In this article, we review the principles of propagation and how these can be used to understand reentry of all degrees of complexity. We use these principles to explain the mechanisms by which antiarrhythmic medications and ablation can terminate and prevent reentry. This article is not intended to be an exhaustive description of the physiology of cardiac propagation, rather, it is meant to capture the essence of propagation with sufficient detail to provide an intuitive feel for the interplay of the physiological features relevant to propagation.
The figures and videos used in this article were created using a computational model of cardiac propagation (VisibleEP LLC, Colchester, VT). It is a hybrid between a physics-based and cellular automaton model.
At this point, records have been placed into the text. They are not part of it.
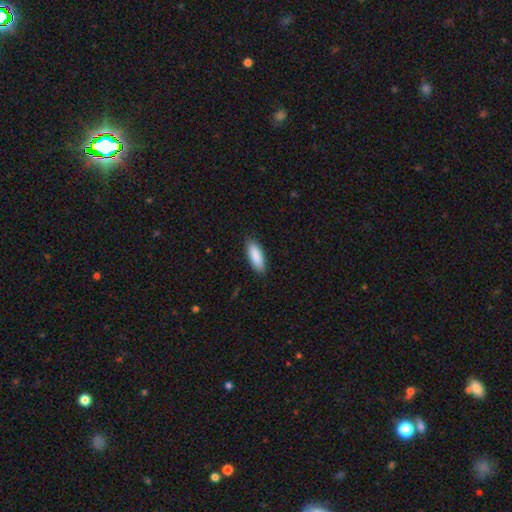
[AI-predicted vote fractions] Smooth or featured? Predicted: smooth (p=0.90). How rounded? Predicted: in between (p=0.68). Merging? Predicted: none (p=0.88).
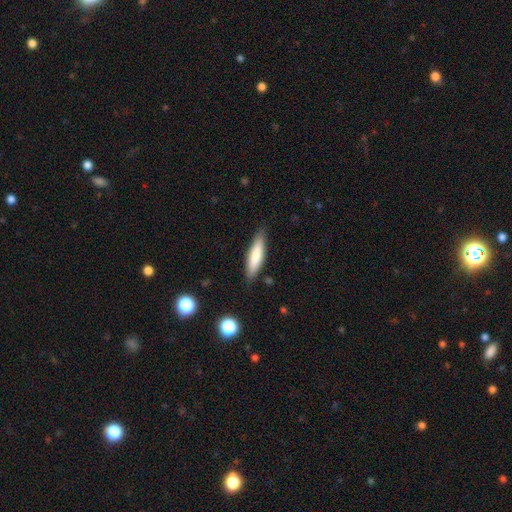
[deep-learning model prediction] smooth 76%, featured or disk 19%, star or artifact 6%. Down the decision tree: how rounded — cigar-shaped (72%); merging — none (85%).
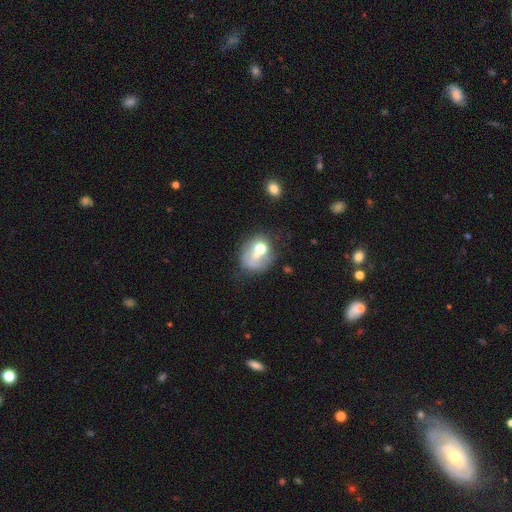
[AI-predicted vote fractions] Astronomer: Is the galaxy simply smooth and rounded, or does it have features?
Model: smooth — 51% (runner-up: featured or disk, 36%).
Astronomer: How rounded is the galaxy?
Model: round — 60% (runner-up: in between, 39%).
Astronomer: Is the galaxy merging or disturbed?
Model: merger — 35% (runner-up: none, 32%).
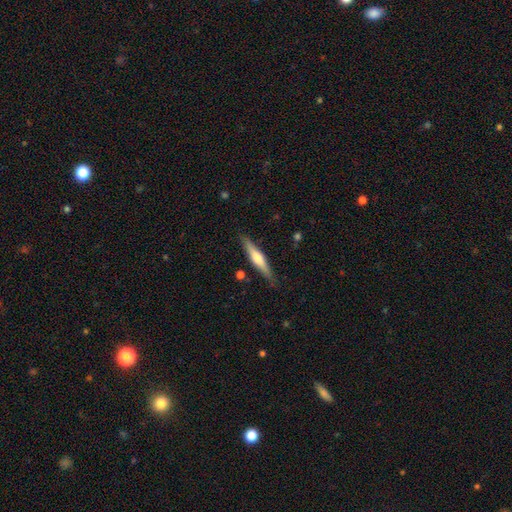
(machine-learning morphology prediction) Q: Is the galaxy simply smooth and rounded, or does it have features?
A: featured or disk — 54%.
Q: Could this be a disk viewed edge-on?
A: yes — 96%.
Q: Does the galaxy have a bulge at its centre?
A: rounded — 81%.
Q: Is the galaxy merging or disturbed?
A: none — 86%.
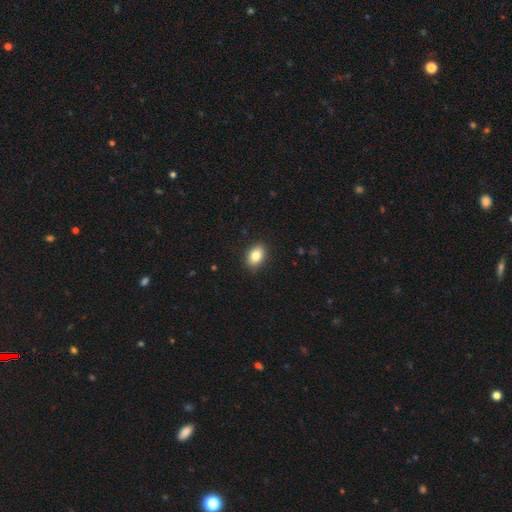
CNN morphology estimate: This appears to be a smooth galaxy with no disk features (83%) that is in between round and cigar-shaped (77%). Merging: none (90%).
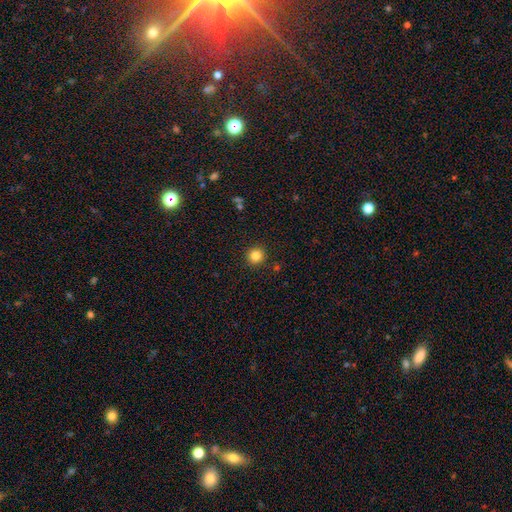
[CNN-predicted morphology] Smooth or featured? smooth (83%)
How rounded? round (93%)
Merging? none (91%)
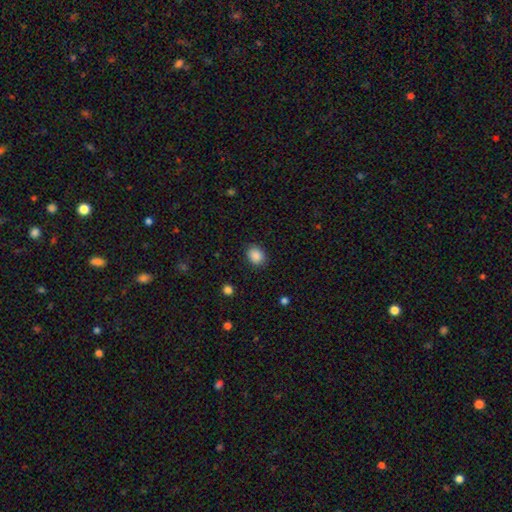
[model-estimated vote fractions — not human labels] smooth_or_featured: smooth (p=0.88) [alt: star or artifact p=0.09]
how_rounded: in between (p=0.54) [alt: round p=0.45]
merging: none (p=0.86) [alt: minor disturbance p=0.10]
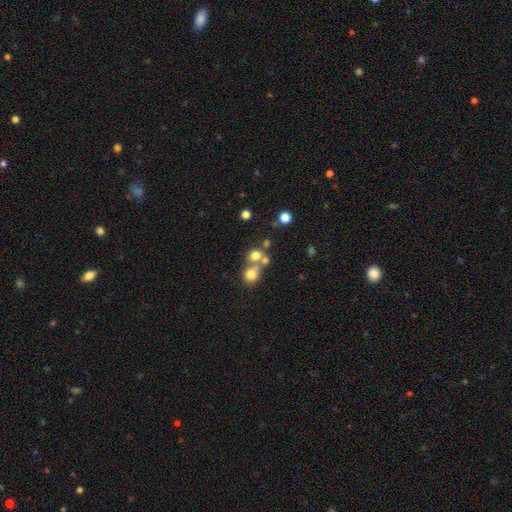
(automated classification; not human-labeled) smooth_or_featured: smooth (p=0.69) [alt: star or artifact p=0.16]
how_rounded: round (p=0.83) [alt: in between p=0.16]
merging: none (p=0.45) [alt: merger p=0.43]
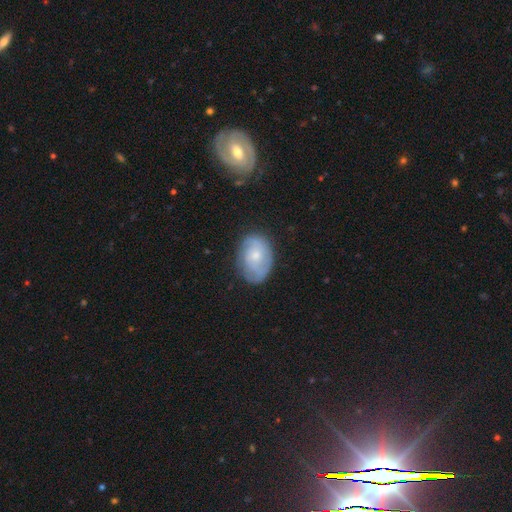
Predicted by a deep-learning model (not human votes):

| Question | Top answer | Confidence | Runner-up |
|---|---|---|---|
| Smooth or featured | featured or disk | 58% | smooth (35%) |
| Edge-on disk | no | 96% | yes (4%) |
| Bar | no | 74% | weak (23%) |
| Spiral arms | yes | 82% | no (18%) |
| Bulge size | small | 59% | moderate (36%) |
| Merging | none | 72% | minor disturbance (21%) |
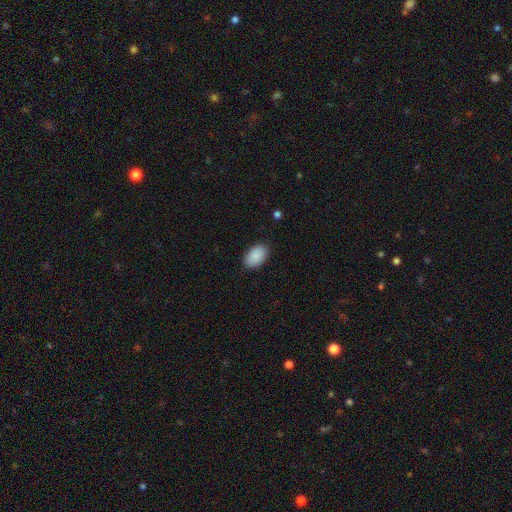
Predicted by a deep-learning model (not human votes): smooth-or-featured: smooth: 90% | star or artifact: 6% | featured or disk: 4%
  how-rounded: in between: 93% | round: 5% | cigar-shaped: 1%
  merging: none: 87% | minor disturbance: 10% | major disturbance: 2% | merger: 1%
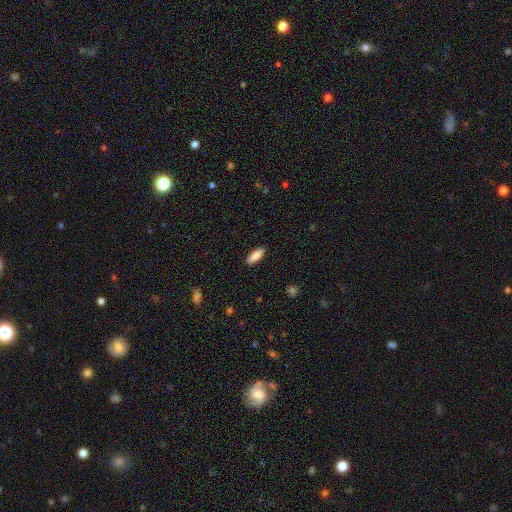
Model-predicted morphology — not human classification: Smooth or featured: smooth — 86% (featured or disk — 8%)
How rounded: in between — 66% (cigar-shaped — 32%)
Merging: none — 90% (minor disturbance — 8%)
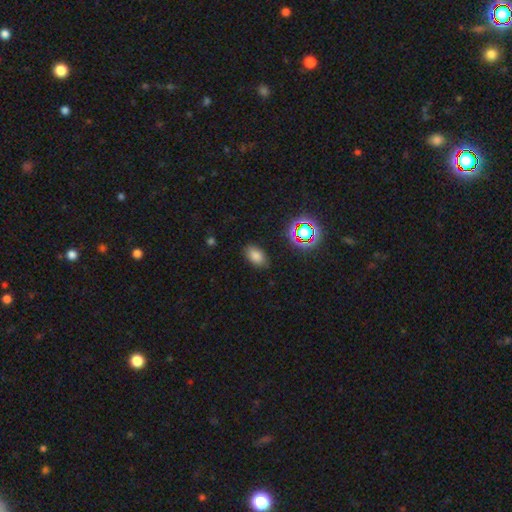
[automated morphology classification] smooth 75%, star or artifact 17%, featured or disk 8%. Down the decision tree: how rounded — in between (89%); merging — none (85%).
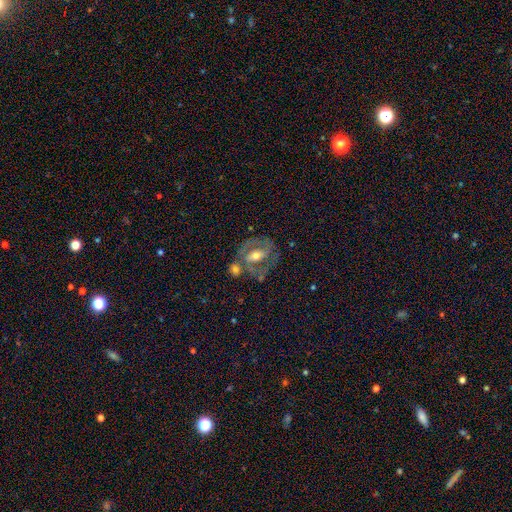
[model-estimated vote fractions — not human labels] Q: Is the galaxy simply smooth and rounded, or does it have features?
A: featured or disk — 71%.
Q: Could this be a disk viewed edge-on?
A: no — 94%.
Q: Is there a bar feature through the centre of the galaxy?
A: weak — 36%.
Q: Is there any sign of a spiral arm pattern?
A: yes — 63%.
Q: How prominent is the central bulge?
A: moderate — 65%.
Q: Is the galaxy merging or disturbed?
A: none — 53%.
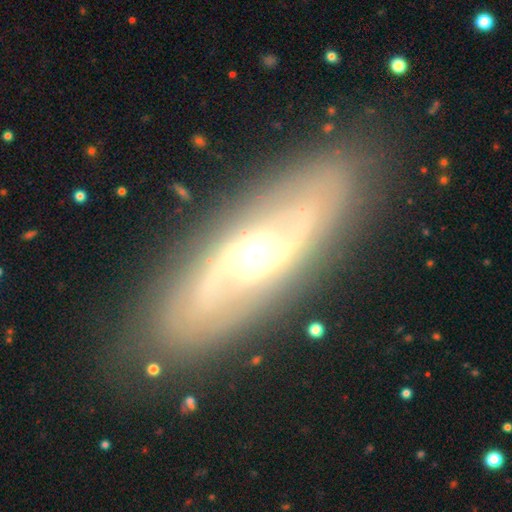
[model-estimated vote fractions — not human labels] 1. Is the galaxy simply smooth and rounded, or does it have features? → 81% featured or disk, 13% smooth, 6% star or artifact.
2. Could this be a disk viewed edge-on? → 88% no, 12% yes.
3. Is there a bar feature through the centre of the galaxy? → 43% no, 40% weak, 17% strong.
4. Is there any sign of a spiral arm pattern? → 86% yes, 14% no.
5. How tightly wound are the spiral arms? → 41% medium, 39% loose, 20% tight.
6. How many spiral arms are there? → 90% 2, 6% can't tell, 1% 1, 1% 3, 1% 4, 1% more than 4.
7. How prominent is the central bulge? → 63% moderate, 23% large, 11% small, 2% dominant, 1% none.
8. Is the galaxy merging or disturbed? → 86% none, 9% minor disturbance, 3% major disturbance, 2% merger.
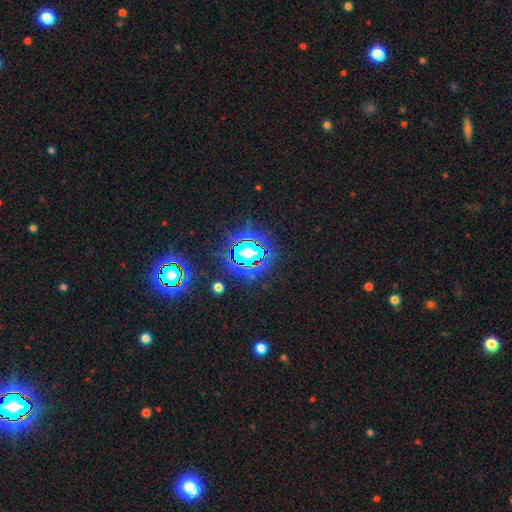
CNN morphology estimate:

The model incorporates the fundamental features of propagation without modeling individual ion channels.1 The model manifests several relevant emergent properties, for example, electrotonic interactions, restitution of action potential duration, and conduction velocity as well as source–sink balance–dependent propagation.
A cell becomes excited when the balance of inward and outward currents passes a critical point after which inward currents exceed outward and an action potential ensues. When the membrane voltage of a cell rises above the activation threshold of its depolarizing currents (sodium current [INa+] or calcium current [ICa++]), its inward current grows. Meanwhile, as membrane voltage increases, the amplitude of outward currents decreases. Excitation (or the lack thereof) is dependent on a delicate balance between these currents.
To reach threshold, the net transmembrane current must be sufficient to discharge the membrane capacitance.2 This term is not necessarily intuitive for those unfamiliar with physics or engineering but the concept is in fact fairly simple. The membrane separates charges across the space between its inner and outer surfaces, resulting in a voltage gradient. The size of the voltage gradient is determined by the number of charges separated and the distance by which they are separated. Think of the force that is required to keep these charges from wandering away from the cell surface. This force is generated by the electric attraction to opposite charges on the other side of the membrane. The thinner the membrane, the closer together the charges are to each other and the larger force they can exert to resist wandering off (ie, the distance across the faces of a capacitor is inversely proportional to its capacity to hold charges on its surface—its capacitance). Therefore, the capacitance is determined by the surface area of the membrane and its thickness (how far apart it separates charges). As capacitance increases, the voltage change that results from addition of a single charge to the membrane is reduced. Therefore, an increase in capacitance means more charge is required per millivolt increase in membrane voltage. Because membrane thickness is the same in all cardiac cells, capacitance varies directly with cell size (attributable to a larger surface area) and inversely with intercellular resistance (well-connected groups of cells act much like 1 large cell). Consequently, larger cells or well-connected groups of cells are harder to excite than smaller poorly connected cells (more current is required to reach activation threshold).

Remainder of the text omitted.